Throughout the chapter, a number of references are made regarding the heavy influence NGOs had over indigenous communities.

Commenting in the book on the role of nongovernmental organisations in TIPNIS, local coca-grower leader Feliciano Mamani makes many of the same criticisms Garcia Linera made more than half a decade later in his book Geopolitics of the Amazon.

Mamani said: “NGOs and other interests that come for our natural resources, control indigenous people through money… where ever there are natural resources there are hundreds of NGOs confusing indigenous peoples and making false declarations….”

Since coming into office, Garcia’s criticisms of nongovernmental organisations’ relationship with social movements have not change, however his public critique of NGOs has broaden out to encompass other issues.

Garcia has argued that nongovernmental organisations had a huge influence over government ministries prior to Morales election. He recounts: “When we came into government in 2006, we found an executive carved up and handed over to embassies and [NGOs]… We could not do anything without authorization either from the embassies… or certain NGOs.”

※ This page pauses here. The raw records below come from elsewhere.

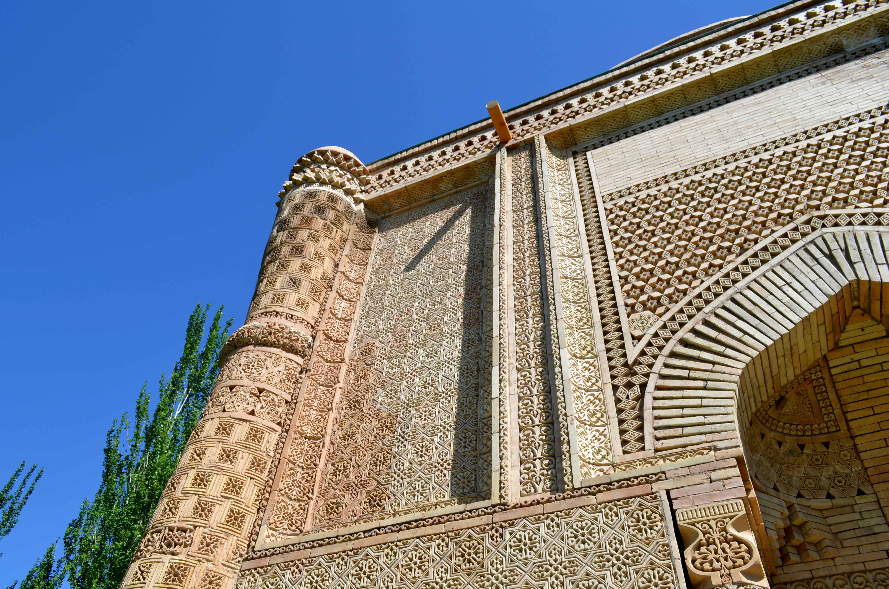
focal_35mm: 27
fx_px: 665
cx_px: 444
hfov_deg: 67.5
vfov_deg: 47.7
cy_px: 294
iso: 110
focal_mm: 18
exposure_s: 1/250
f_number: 8
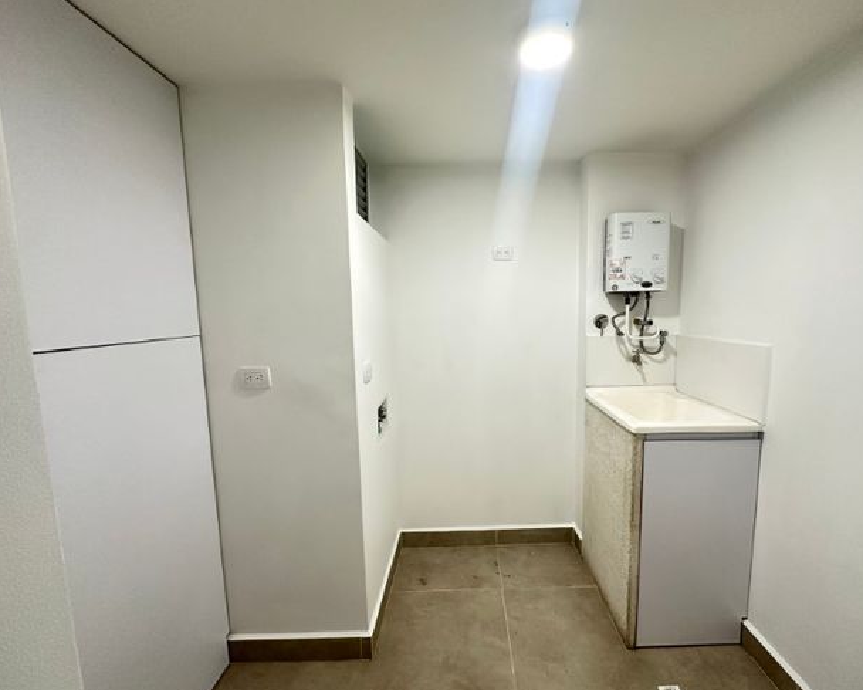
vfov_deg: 84.0
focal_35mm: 15
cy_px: 351
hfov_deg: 96.6
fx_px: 383
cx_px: 469
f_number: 2.2
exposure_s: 1/60
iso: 200
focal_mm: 2.22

This was in large part due to the fact that international loans and aid made up about half of the state budget for public investment.

The Morales government was able to quickly assert its control over state institutions as a result of its policy of nationalizing natural resources. Increased revenue from resource extraction put the government in the position where it could set its own policies, free of dependency or interference by foreign governments or NGOs.

Perhaps unsurprisingly, nongovernmental organisations’ hostility towards the Bolivian government has paralleled its loss of influence over state policies.

All this is also part of the context within which Garcia’s comments need to be placed.

Framing the debate however, as though it is simply about a government hiding behind the rhetoric of national sovereignty to crackdown on opponents – or alternatively, viewing all government critics as stooges for imperialism – will only lead to a dialogue of the deaf.

For starters, it should not be too hard to defend free speech at the same time as respecting Bolivia’s sovereignty.

The left has always opposed attempts by governments to crackdown on free speech, and should continue to do so when this occurs. But this is separate to the issue of allowing foreign governments and corporation to do as they please on Bolivian soil.

It is one thing to shut down an nongovernmental organisations or jail opponents for what they say. Garcia has made it clear in his response to his critics that his government will not be closing down any NGO.

But it is quite another thing to deny the right of a sovereign government to control the flow of funds from hostile governments into its territory. Or is the left now going to argue that, in the name of “free speech”, foreign governments and corporations should be able to fund whoever they want in Bolivia?

We should use this opportunity to seriously discuss the various issues the debate has already thrown up. This includes, among others, the role of nongovernmental organisations in the Global South, how extractive industries have helped loosen foreign control over the Bolivian state, what alternative sources of funding might exist to enable this situation to remain, and what it would really take for Bolivia to overcome extractivism.